*Text segment*
========
Marie of Anjou (14 October 1404 – 29 November 1463) was Queen of France as the spouse of King Charles VII from 1422 to 1461. She served as regent and presided over the council of state several times during the absence of the king.

Life
Marie was the eldest daughter of Louis II of Anjou, claimant to the throne of Naples, and Yolande of Aragon, claimant to the throne of Aragon.

Marie was betrothed to her second cousin Charles, son and heir apparent of Charles VI of France, in 1413. When a Burgundian force took Paris in 1418, Charles left her stranded, but she was taken by John the Fearless to Saumur to be reunited with him. However, Charles failed to arrive for the agreed rendezvous.

The wedding took place on 18 December 1422 at Bourges. The marriage made Marie Queen of France, but she was never crowned.  Her spouse's victory in the Hundred Years War owed a great deal to the support he received from Marie's family, notably from her mother Yolande of Aragon.

Queen
Queen Marie presided over the council of state several times in the absence of the king, during which she had power of attorney as regent and signed acts in the position of "lieutenant of the king" (April 1434). 
She made several pilgrimages, such as Puy with the king in 1424, and Mount St Michel by herself in 1447.

Marie and Charles had fourteen children, but her spouse's affection was primarily directed towards his mistress, Agnès Sorel, originally Marie's lady in waiting, who became official mistress to the king in 1444 and played a dominant role at court until her death in 1450, somewhat eclipsing the queen.

Robert Blondel composed the allegorical Treatise of the "Twelve Perils of Hell" for Queen Marie in 1455.

Queen dowager
In 1461, Charles VII died and was succeeded by their son Louis XI, making Marie queen dowager. She was granted the Chateau of Amboise and the income from Brabant by her son.
========
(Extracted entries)
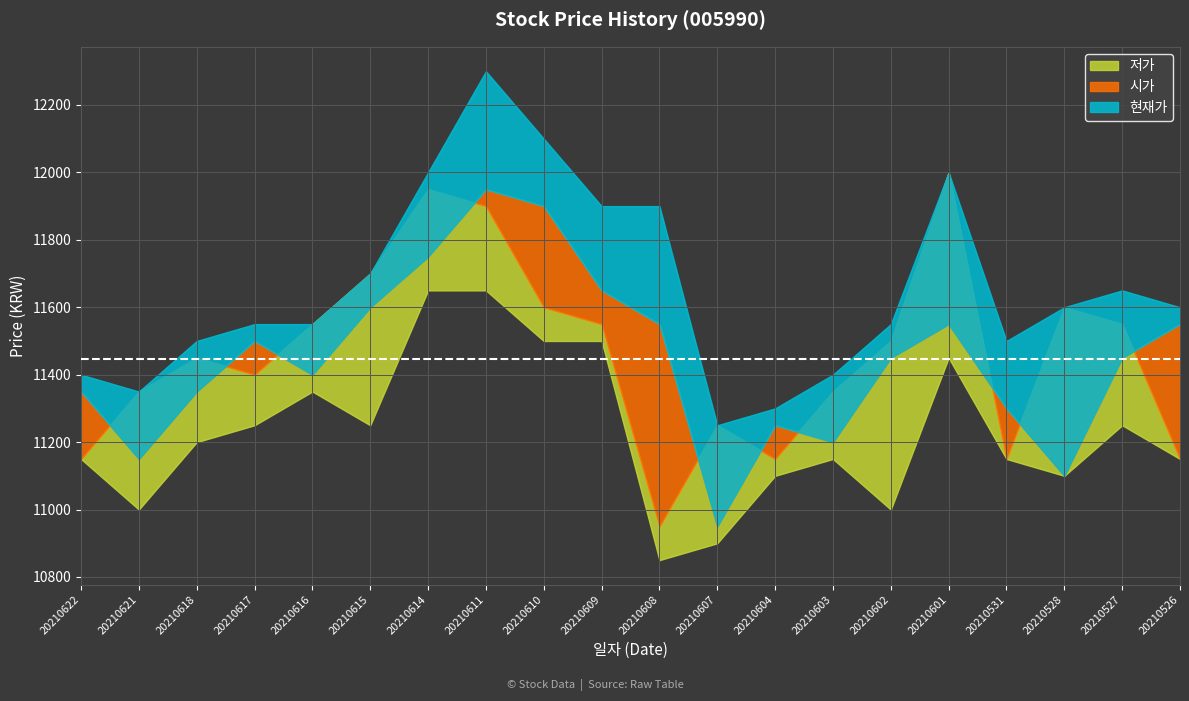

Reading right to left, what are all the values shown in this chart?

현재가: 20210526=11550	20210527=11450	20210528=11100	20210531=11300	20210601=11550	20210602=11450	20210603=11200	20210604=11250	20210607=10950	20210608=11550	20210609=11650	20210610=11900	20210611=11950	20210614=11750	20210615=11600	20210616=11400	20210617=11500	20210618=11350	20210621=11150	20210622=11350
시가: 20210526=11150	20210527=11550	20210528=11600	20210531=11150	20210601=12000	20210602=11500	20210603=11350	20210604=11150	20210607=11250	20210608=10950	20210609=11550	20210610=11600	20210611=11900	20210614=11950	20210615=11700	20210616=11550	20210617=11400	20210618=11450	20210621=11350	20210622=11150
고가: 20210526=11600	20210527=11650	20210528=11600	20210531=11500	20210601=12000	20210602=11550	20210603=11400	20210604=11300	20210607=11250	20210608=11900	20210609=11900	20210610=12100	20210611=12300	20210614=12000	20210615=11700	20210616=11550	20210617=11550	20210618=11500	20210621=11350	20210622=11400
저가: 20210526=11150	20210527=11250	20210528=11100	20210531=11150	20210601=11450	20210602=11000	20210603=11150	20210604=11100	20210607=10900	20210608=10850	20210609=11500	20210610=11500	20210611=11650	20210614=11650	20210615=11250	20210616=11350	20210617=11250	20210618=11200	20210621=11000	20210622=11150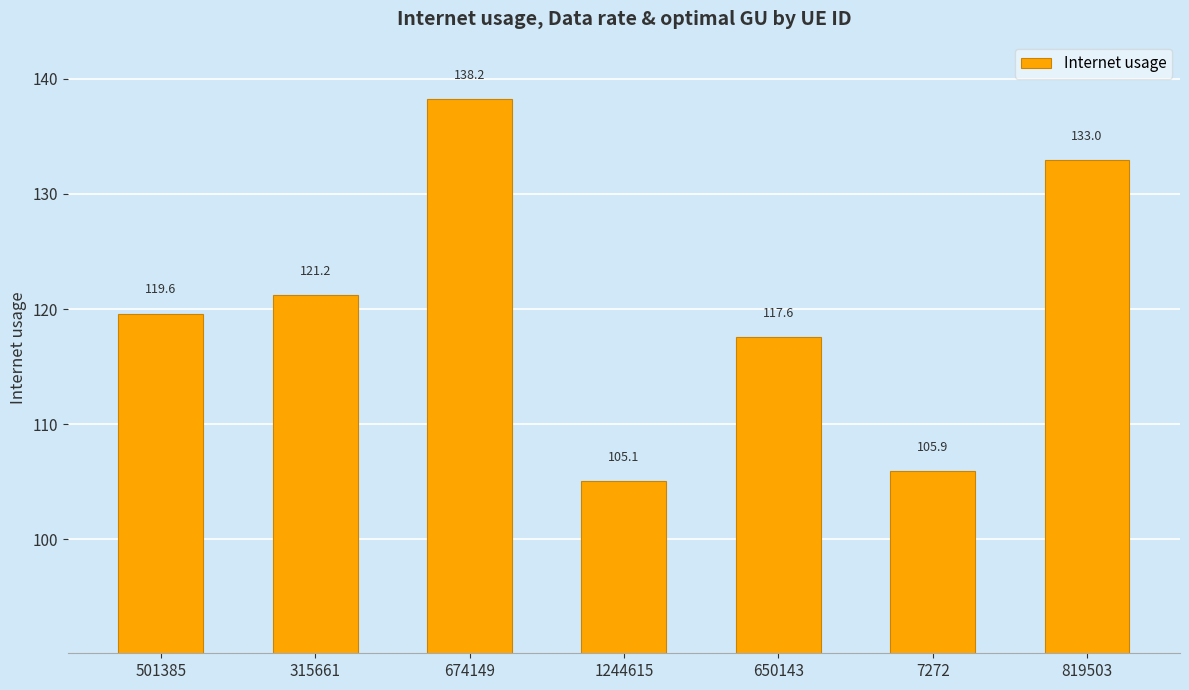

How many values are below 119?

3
========
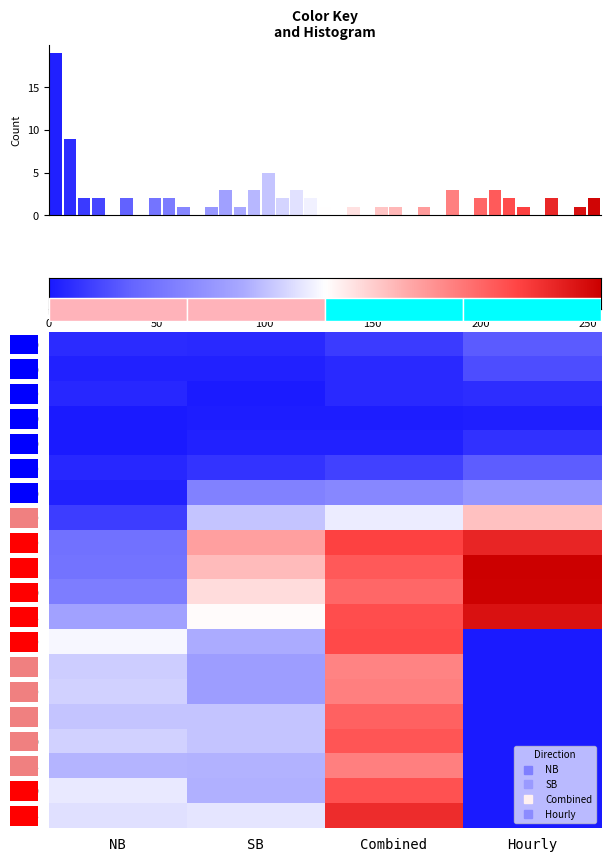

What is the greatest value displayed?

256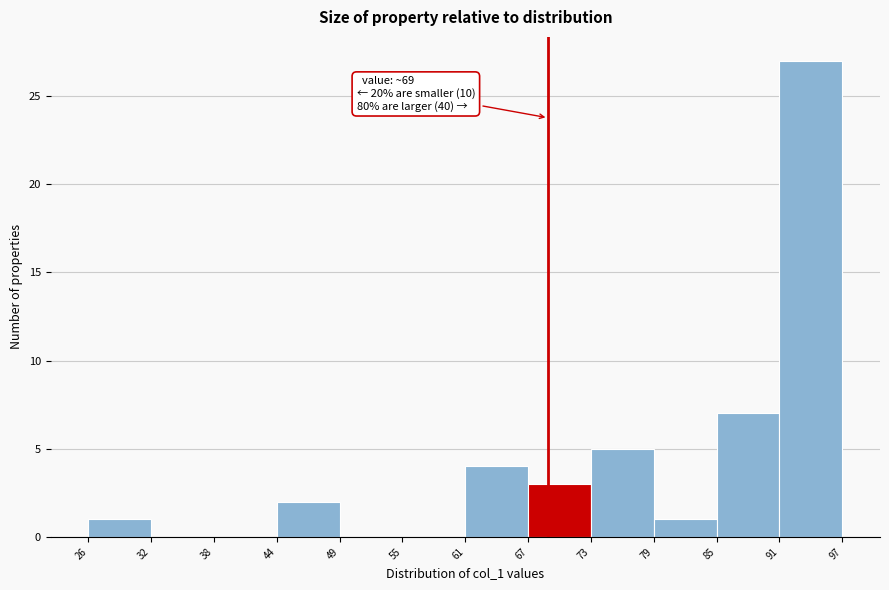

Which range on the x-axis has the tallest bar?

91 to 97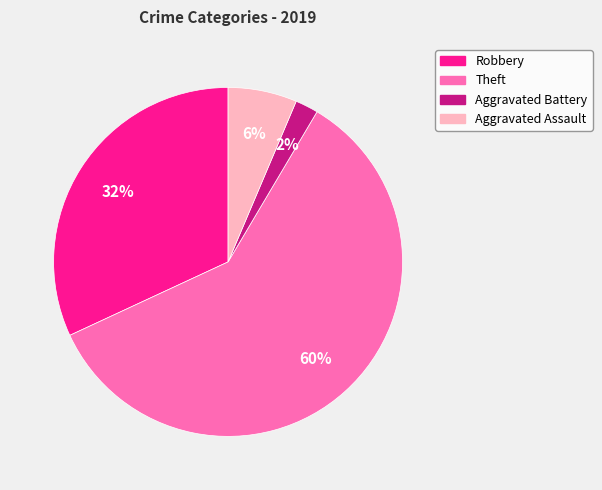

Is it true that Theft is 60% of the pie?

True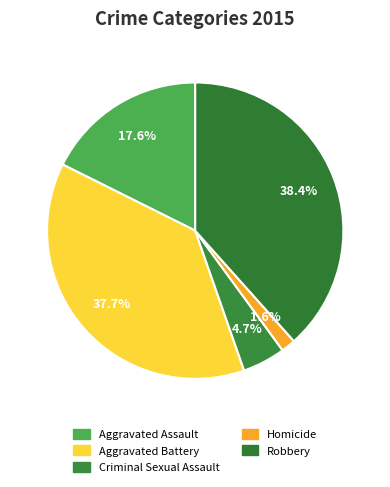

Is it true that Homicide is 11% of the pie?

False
========
*Set of tasks*
**a.** Could you turn the paragraph of the Marie of Anjou text beginning "Marie and Charles had fourteen children" into a short list that keeps its main facts?
**b.** How would you sum up the Marie of Anjou text in two sentences?
**c.** Can you echo everything in the Marie of Anjou text from "Marie and Charles" down to "Marie in 1455."?

*Responses*
**a.**
- Marie and Charles had fourteen children.
- Charles's affection went mainly to his mistress, Agnès Sorel, who had originally been Marie's lady in waiting.
- Sorel became the king's official mistress in 1444.
- She played a dominant role at court until her death in 1450, somewhat eclipsing the queen.

**b.** Marie of Anjou, eldest daughter of Louis II of Anjou and Yolande of Aragon, was Queen of France as the spouse of Charles VII from 1422 to 1461 and several times served as regent, presiding over the council of state in the king's absence. When Charles VII died in 1461 and their son Louis XI succeeded him, she became queen dowager and received the Chateau of Amboise and the income from Brabant from her son.

**c.**
Marie and Charles had fourteen children, but her spouse's affection was primarily directed towards his mistress, Agnès Sorel, originally Marie's lady in waiting, who became official mistress to the king in 1444 and played a dominant role at court until her death in 1450, somewhat eclipsing the queen.

Robert Blondel composed the allegorical Treatise of the "Twelve Perils of Hell" for Queen Marie in 1455.